● **Directions**
From the entries below, copy every line where the string "Markdown" appears.

● **Source data**
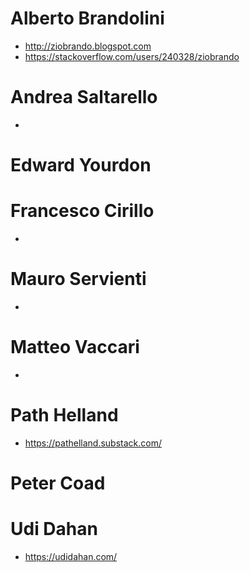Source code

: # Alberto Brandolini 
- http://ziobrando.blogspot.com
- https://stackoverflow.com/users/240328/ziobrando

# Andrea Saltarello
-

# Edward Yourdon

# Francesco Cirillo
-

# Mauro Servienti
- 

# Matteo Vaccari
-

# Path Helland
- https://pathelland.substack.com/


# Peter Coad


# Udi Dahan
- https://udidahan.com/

* * *

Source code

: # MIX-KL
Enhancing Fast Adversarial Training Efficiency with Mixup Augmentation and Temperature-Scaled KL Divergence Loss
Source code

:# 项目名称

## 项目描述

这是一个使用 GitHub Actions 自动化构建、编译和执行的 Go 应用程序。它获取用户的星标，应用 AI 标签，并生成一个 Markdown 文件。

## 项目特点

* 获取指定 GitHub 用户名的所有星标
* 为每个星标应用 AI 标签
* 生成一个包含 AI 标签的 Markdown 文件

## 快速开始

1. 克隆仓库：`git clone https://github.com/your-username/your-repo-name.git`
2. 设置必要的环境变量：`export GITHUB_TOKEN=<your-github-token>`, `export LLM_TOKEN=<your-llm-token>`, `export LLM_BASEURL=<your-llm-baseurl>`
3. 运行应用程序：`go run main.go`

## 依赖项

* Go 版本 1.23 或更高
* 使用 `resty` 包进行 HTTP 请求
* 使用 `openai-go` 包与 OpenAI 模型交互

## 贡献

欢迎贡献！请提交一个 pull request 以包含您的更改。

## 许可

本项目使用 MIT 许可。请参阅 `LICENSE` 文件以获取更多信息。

● **Task output**
这是一个使用 GitHub Actions 自动化构建、编译和执行的 Go 应用程序。它获取用户的星标，应用 AI 标签，并生成一个 Markdown 文件。
* 生成一个包含 AI 标签的 Markdown 文件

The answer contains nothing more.